11:30 AM		B3/F4-10 Improvement of the Mechanical Performance of (W-C/N)-Based Coatings by Ti Addition A. Cavaleiro, M.T. Vieira, B. Trindade (ICEMS - Departamento de Engenharia Mecânica - FCT da Universidade de Coimbra) Ternary coatings of transition metal nitrides / carbides represent one of the most important type of materials in the field of hard coatings. The association of two transition metals not belonging to the same group or the same period of the periodic table with carbon or nitrogen gives rise to materials with improved mechanical properties. The aim of this work is to study systematically mixed W-Ti-C/N coatings deposited by reactive sputtering. For that, various W targets with increasing Ti contents (0,10, 20 and 30 wt.%) were used for the depositions with increasing partial pressures of methane or nitrogen and substrate bias. The films have been characterised by electron probe microanalysis, x-ray diffraction, scanning electron microscopy, ultramicrohardness and scratch testing. The interrelations between chemical composition, structure, degree of structural order and mechanical behaviour of the coatings will be presented and discussed.

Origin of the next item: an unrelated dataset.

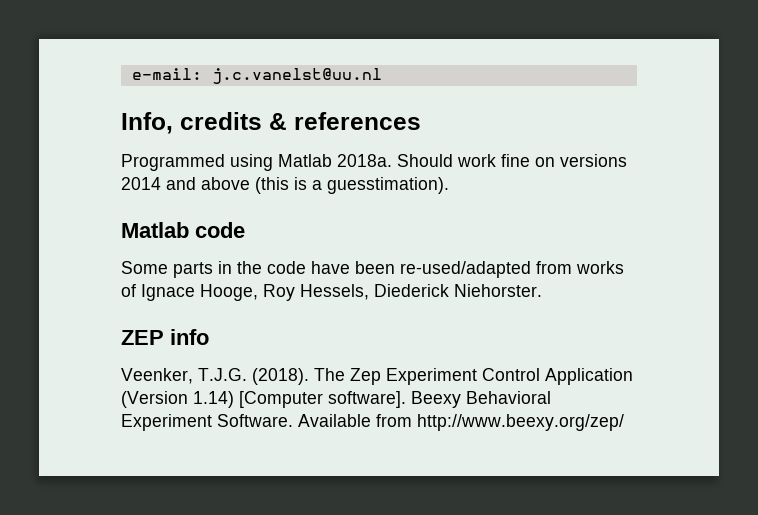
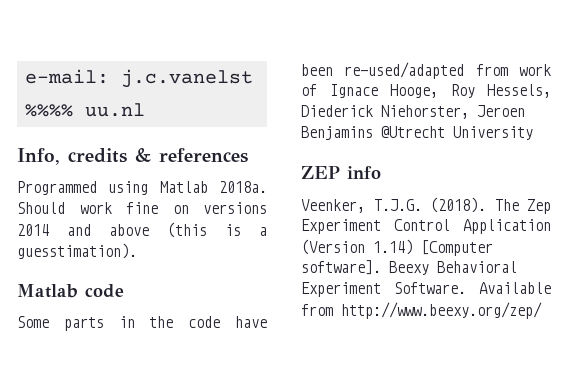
[211,68,382,84] j.c.vanelst@uu.nl -> [120,69,253,88] [24,103,145,117] j.c.vanelst %%%% uu.nl
[576,261,624,274] works -> [519,64,551,76] work
[454,284,542,297] Niehorster. -> [381,105,525,119] [301,126,533,140] Niehorster, Jeroen Benjamins @Utrecht University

11:50 AM		B3/F4-11 Properties of Zirconium Oxide Thin Films Deposited by Pulsed Reactive Magnetron Sputtering K. Koski (CEA Grenoble, CEREM-DEM-SGM-LSMM, France and University of Turku, Finland); J. Holsa (University of Turku, Finland); P. Juliet (CEA Grenoble, CEREM-DEM-SGM-LSMM, France) Zirconium oxide thin films were deposited by reactive circular d.c. magnetron sputtering on glass, silicon wafer and stainless steel substrates. The thickness of the films deposited varied between 200 nm and 3 µm. These coatings have many technological interesting properties, like good wear resistance, high insulating capability, chemical and thermal stability, high hardness and transparency. The properties in interest were ratio Zr / O, nanohardness, surface roughness, film density, residual stress, refractive index and crystallographic structure. The properties were studied in terms of the process parameters such as sputtering gas pressure, target voltage and substrate bias voltage. The highest deposition rate obtained for zirconium oxide thin film was 135 nm / min. The power of the target was 1500 W. The zirconium oxide thin films deposited had monoclinic structure having the density between 5.13 and 5.77 g cm^-3. The ratio Zr/O varied between 2.02 and 2.59 depending on the target voltage used. The related nanohardness and the surface roughness were between 12.1 and 17.8 GPa, and 2.9 and 12.6 nm, respectively. The intrinsic stress varied between - 1000 and 150 MPa. Arcing was observed during deposition resulting in defects and macroparticle contamination on the surface of the thin film.